══ Records

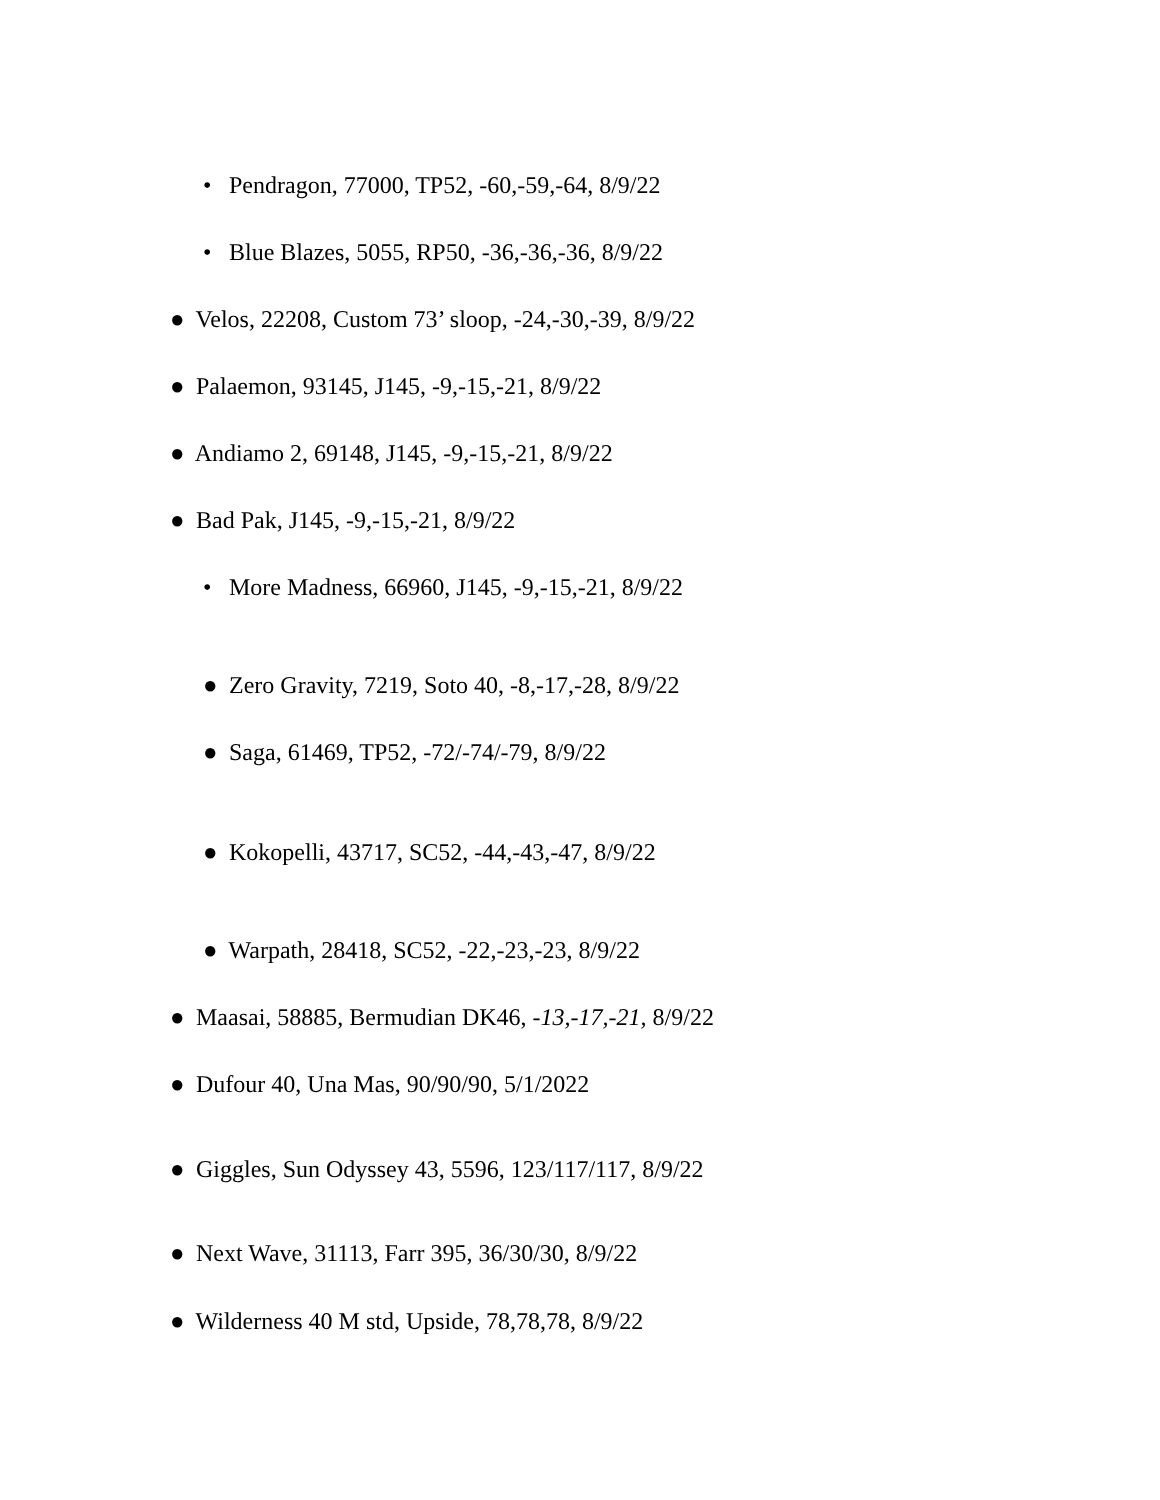• Pendragon, 77000, TP52, -60,-59,-64, 8/9/22
• Blue Blazes, 5055, RP50, -36,-36,-36, 8/9/22
● Velos, 22208, Custom 73’ sloop, -24,-30,-39, 8/9/22
● Palaemon, 93145, J145, -9,-15,-21, 8/9/22
● Andiamo 2, 69148, J145, -9,-15,-21, 8/9/22
● Bad Pak, J145, -9,-15,-21, 8/9/22
• More Madness, 66960, J145, -9,-15,-21, 8/9/22
● Zero Gravity, 7219, Soto 40, -8,-17,-28, 8/9/22
● Saga, 61469, TP52, -72/-74/-79, 8/9/22
● Kokopelli, 43717, SC52, -44,-43,-47, 8/9/22
● Warpath, 28418, SC52, -22,-23,-23, 8/9/22
● Maasai, 58885, Bermudian DK46, -13,-17,-21, 8/9/22
● Dufour 40, Una Mas, 90/90/90, 5/1/2022
● Giggles, Sun Odyssey 43, 5596, 123/117/117, 8/9/22
● Next Wave, 31113, Farr 395, 36/30/30, 8/9/22
● Wilderness 40 M std, Upside, 78,78,78, 8/9/22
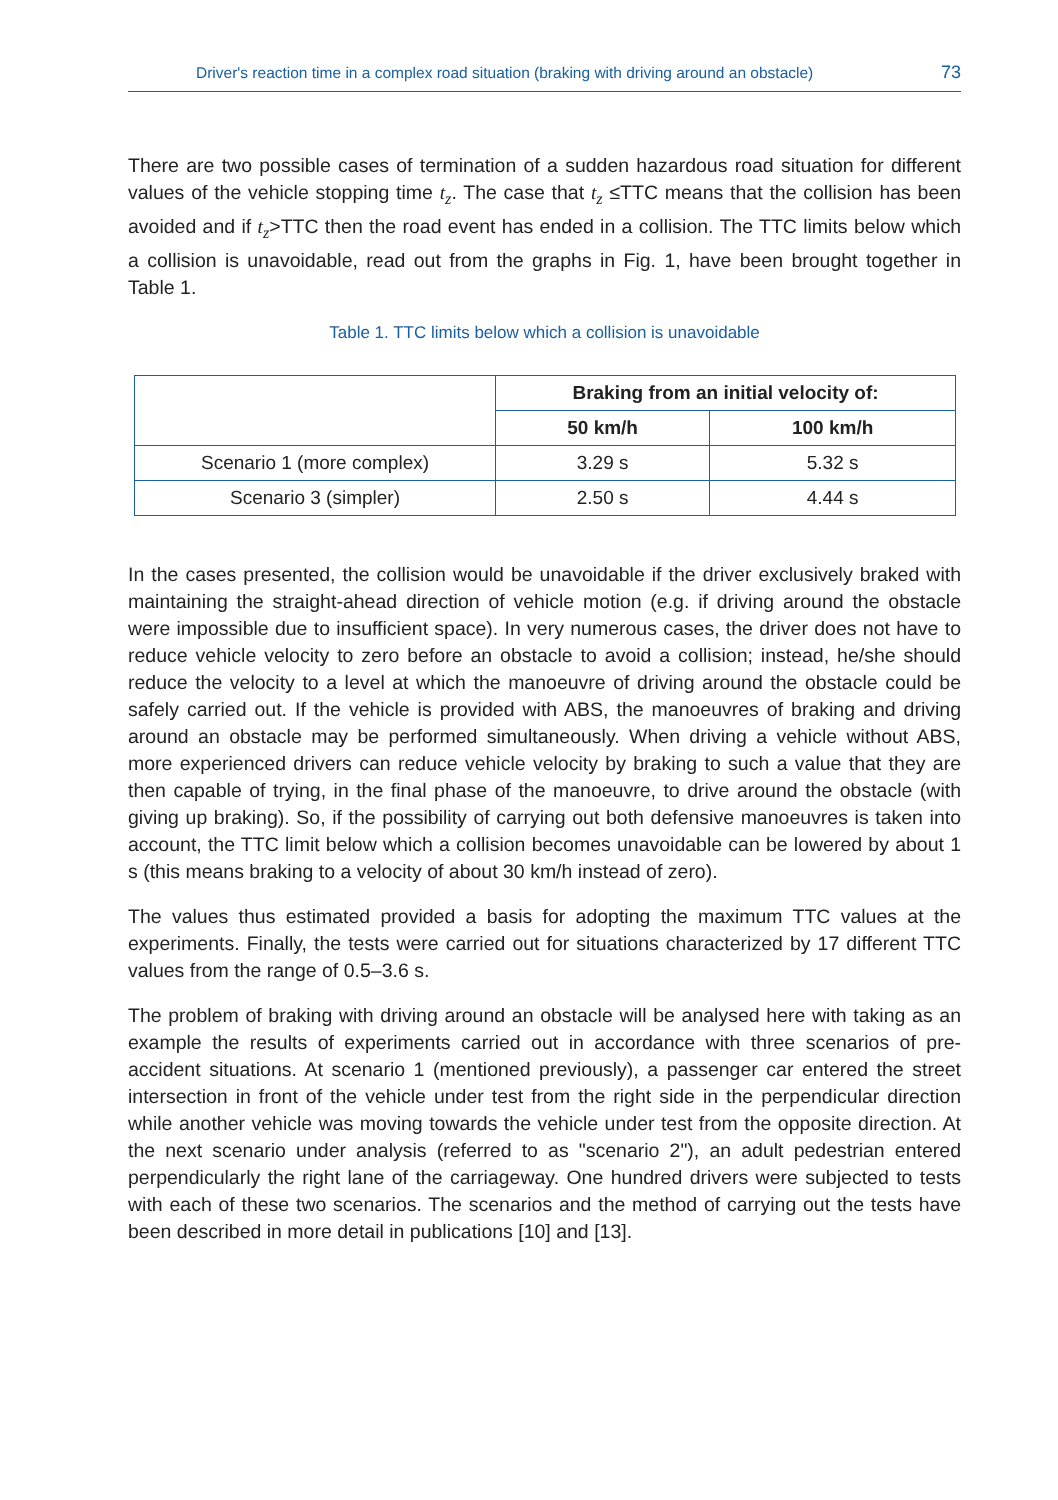Driver's reaction time in a complex road situation (braking with driving around an obstacle) 73
There are two possible cases of termination of a sudden hazardous road situation for different values of the vehicle stopping time t<sub>z</sub>. The case that t<sub>z</sub> ≤TTC means that the collision has been avoided and if t<sub>z</sub>>TTC then the road event has ended in a collision. The TTC limits below which a collision is unavoidable, read out from the graphs in Fig. 1, have been brought together in Table 1.
Table 1. TTC limits below which a collision is unavoidable
| | Braking from an initial velocity of: | |
| | 50 km/h | 100 km/h |
| Scenario 1 (more complex) | 3.29 s | 5.32 s |
| Scenario 3 (simpler) | 2.50 s | 4.44 s |
In the cases presented, the collision would be unavoidable if the driver exclusively braked with maintaining the straight-ahead direction of vehicle motion (e.g. if driving around the obstacle were impossible due to insufficient space). In very numerous cases, the driver does not have to reduce vehicle velocity to zero before an obstacle to avoid a collision; instead, he/she should reduce the velocity to a level at which the manoeuvre of driving around the obstacle could be safely carried out. If the vehicle is provided with ABS, the manoeuvres of braking and driving around an obstacle may be performed simultaneously. When driving a vehicle without ABS, more experienced drivers can reduce vehicle velocity by braking to such a value that they are then capable of trying, in the final phase of the manoeuvre, to drive around the obstacle (with giving up braking). So, if the possibility of carrying out both defensive manoeuvres is taken into account, the TTC limit below which a collision becomes unavoidable can be lowered by about 1 s (this means braking to a velocity of about 30 km/h instead of zero).
The values thus estimated provided a basis for adopting the maximum TTC values at the experiments. Finally, the tests were carried out for situations characterized by 17 different TTC values from the range of 0.5–3.6 s.
The problem of braking with driving around an obstacle will be analysed here with taking as an example the results of experiments carried out in accordance with three scenarios of pre-accident situations. At scenario 1 (mentioned previously), a passenger car entered the street intersection in front of the vehicle under test from the right side in the perpendicular direction while another vehicle was moving towards the vehicle under test from the opposite direction. At the next scenario under analysis (referred to as "scenario 2"), an adult pedestrian entered perpendicularly the right lane of the carriageway. One hundred drivers were subjected to tests with each of these two scenarios. The scenarios and the method of carrying out the tests have been described in more detail in publications [10] and [13].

════

To do: If an entry contains a picture, leave it out and repeat the rest exactly.

Task answer:
• Pendragon, 77000, TP52, -60,-59,-64, 8/9/22
• Blue Blazes, 5055, RP50, -36,-36,-36, 8/9/22
● Velos, 22208, Custom 73’ sloop, -24,-30,-39, 8/9/22
● Palaemon, 93145, J145, -9,-15,-21, 8/9/22
● Andiamo 2, 69148, J145, -9,-15,-21, 8/9/22
● Bad Pak, J145, -9,-15,-21, 8/9/22
• More Madness, 66960, J145, -9,-15,-21, 8/9/22
● Zero Gravity, 7219, Soto 40, -8,-17,-28, 8/9/22
● Saga, 61469, TP52, -72/-74/-79, 8/9/22
● Kokopelli, 43717, SC52, -44,-43,-47, 8/9/22
● Warpath, 28418, SC52, -22,-23,-23, 8/9/22
● Maasai, 58885, Bermudian DK46, -13,-17,-21, 8/9/22
● Dufour 40, Una Mas, 90/90/90, 5/1/2022
● Giggles, Sun Odyssey 43, 5596, 123/117/117, 8/9/22
● Next Wave, 31113, Farr 395, 36/30/30, 8/9/22
● Wilderness 40 M std, Upside, 78,78,78, 8/9/22
Driver's reaction time in a complex road situation (braking with driving around an obstacle) 73
There are two possible cases of termination of a sudden hazardous road situation for different values of the vehicle stopping time t<sub>z</sub>. The case that t<sub>z</sub> ≤TTC means that the collision has been avoided and if t<sub>z</sub>>TTC then the road event has ended in a collision. The TTC limits below which a collision is unavoidable, read out from the graphs in Fig. 1, have been brought together in Table 1.
Table 1. TTC limits below which a collision is unavoidable
| | Braking from an initial velocity of: | |
| | 50 km/h | 100 km/h |
| Scenario 1 (more complex) | 3.29 s | 5.32 s |
| Scenario 3 (simpler) | 2.50 s | 4.44 s |
In the cases presented, the collision would be unavoidable if the driver exclusively braked with maintaining the straight-ahead direction of vehicle motion (e.g. if driving around the obstacle were impossible due to insufficient space). In very numerous cases, the driver does not have to reduce vehicle velocity to zero before an obstacle to avoid a collision; instead, he/she should reduce the velocity to a level at which the manoeuvre of driving around the obstacle could be safely carried out. If the vehicle is provided with ABS, the manoeuvres of braking and driving around an obstacle may be performed simultaneously. When driving a vehicle without ABS, more experienced drivers can reduce vehicle velocity by braking to such a value that they are then capable of trying, in the final phase of the manoeuvre, to drive around the obstacle (with giving up braking). So, if the possibility of carrying out both defensive manoeuvres is taken into account, the TTC limit below which a collision becomes unavoidable can be lowered by about 1 s (this means braking to a velocity of about 30 km/h instead of zero).
The values thus estimated provided a basis for adopting the maximum TTC values at the experiments. Finally, the tests were carried out for situations characterized by 17 different TTC values from the range of 0.5–3.6 s.
The problem of braking with driving around an obstacle will be analysed here with taking as an example the results of experiments carried out in accordance with three scenarios of pre-accident situations. At scenario 1 (mentioned previously), a passenger car entered the street intersection in front of the vehicle under test from the right side in the perpendicular direction while another vehicle was moving towards the vehicle under test from the opposite direction. At the next scenario under analysis (referred to as "scenario 2"), an adult pedestrian entered perpendicularly the right lane of the carriageway. One hundred drivers were subjected to tests with each of these two scenarios. The scenarios and the method of carrying out the tests have been described in more detail in publications [10] and [13].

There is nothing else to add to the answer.